Downey Jr.: Nathaniel told me that I reminded him of the “The Man from U.N.C.L.E.,” which, by the way, like you were talking about makes connections. I realized that’s what people do. I know this one, I’m in a new environment – that person reminds me of Leno, who I was in Jr. High School with. And it’s a way of just being this kind of predictably irrational way for me, or I would imagine people that you sooth yourself so you can just be okay in your skin, depending on how high your anxiety is. What I do remember though is the transcending moment – I’ll never forget this, was we were toward the end of rehearsal and it had been really, really something else – never worried, never worried that you were going to lose your aesthetic distance or whatever of any of that stuff, but I knew that you were riding that razor’s edge in a way that was appropriate, in a way you kind of had to – it was sh*tty but the job description was that you had to do that. And, Jamie, who really at this point was Nathaniel, came in and we were doing improvisation with all the LAMP members. And it was when he came in and we all took our turns sitting in a chair in the middle of this room. And it was when Jamie came in as Nathaniel and in a spontaneously improvisational way, answered questions and behaved as though and responded as though Nathaniel were there. And all of the Lamp members said “That’s him.” That’s when we knew we were ready to shoot and that’s when we went and started. The litmus came from the community. They were always the democracy that had this final say and stamp of approval on this thing. Very, very odd, democratic way this film was enacted.

Keener: I remember that. That was amazing.

Foxx: That was a lot of pressure!

Downey Jr.: By the way, they were really good actors.

Foxx: They were better than us! They were in a circle and doing all of this improv and I got nervous. I was like, “Man, if I suck in front of these people…”

Keener: In fact, I think you went last, didn’t you?

Foxx: I did.

Q: I heard that Steve Lopez asked you not to impersonate him. How did you go about doing the character and not do that?

Downey Jr.: I never listen to anything anyone says about what I should or shouldn’t do! [laughing] I know he said it would be a mistake to impersonate him and there wasn’t time and it wasn’t my job. And I felt like my job was to observe and report and Joe Wright said I needed to witness this movie which was very odd, because I had so been the center of attention in a very overt way in a couple things I’d done before. So to me, it was about having the humility to do what we are supposed to do as actors all the time, which is just be there and imagine that that’s enough. At a certain point when we weren’t quite sure what the boundaries were, I asked [Steve] if I could cast his nose, and we cast his nose. And I said “Let me see what Steve’s nose looks like on me.” And I said “God, I kind of like that” and Joe said “Robert…,” because I’d gotten used to all of this armature. I had had a suit on, or was African-American, and my mask was really easy. So I was asked not to do that.

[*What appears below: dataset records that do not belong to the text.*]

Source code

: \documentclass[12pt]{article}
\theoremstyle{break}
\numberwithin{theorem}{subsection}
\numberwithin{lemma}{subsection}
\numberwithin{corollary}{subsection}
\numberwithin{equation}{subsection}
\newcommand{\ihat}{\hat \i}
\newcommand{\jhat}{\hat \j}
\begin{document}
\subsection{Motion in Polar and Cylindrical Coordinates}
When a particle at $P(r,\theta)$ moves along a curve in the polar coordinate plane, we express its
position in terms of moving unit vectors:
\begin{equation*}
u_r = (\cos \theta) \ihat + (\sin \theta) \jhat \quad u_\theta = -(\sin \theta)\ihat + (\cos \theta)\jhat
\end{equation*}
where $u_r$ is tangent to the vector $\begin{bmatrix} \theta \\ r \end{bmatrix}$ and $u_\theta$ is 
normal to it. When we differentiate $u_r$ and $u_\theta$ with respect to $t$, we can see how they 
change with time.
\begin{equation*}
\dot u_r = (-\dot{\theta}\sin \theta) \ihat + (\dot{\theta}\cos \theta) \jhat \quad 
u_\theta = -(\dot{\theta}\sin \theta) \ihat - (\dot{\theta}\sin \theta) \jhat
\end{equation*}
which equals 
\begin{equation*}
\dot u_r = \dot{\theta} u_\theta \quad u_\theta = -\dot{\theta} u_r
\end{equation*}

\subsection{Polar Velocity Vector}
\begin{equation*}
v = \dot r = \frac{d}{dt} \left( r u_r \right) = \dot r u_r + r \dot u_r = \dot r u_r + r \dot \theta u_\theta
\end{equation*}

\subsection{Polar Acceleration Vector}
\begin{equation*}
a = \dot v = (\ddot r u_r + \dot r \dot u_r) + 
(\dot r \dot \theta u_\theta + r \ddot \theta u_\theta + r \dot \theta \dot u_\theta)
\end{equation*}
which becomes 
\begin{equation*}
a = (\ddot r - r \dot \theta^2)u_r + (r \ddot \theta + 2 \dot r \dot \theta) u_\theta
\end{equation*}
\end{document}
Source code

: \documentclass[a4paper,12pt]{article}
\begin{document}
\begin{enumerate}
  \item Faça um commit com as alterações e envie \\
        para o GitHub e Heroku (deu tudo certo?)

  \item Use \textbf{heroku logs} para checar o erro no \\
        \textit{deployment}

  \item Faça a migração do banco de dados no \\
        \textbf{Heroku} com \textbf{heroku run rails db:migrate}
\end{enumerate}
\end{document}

Keener: I did cut your hair though!

Downey Jr.: She cut my hair! It was fantastic. That was at rehearsal! But I think the thing this time is that even though we were all playing characters, we were asked to not wear any masks, which for Jamie, must’ve been horrifying and insanely challenging and for us it was kind of like the usual thing. We just did what we are always supposed to do. We just did it in this really sensitive story that we felt a lot of onus on not blowing it.

The Soloist opens in theatres on Friday, April 24.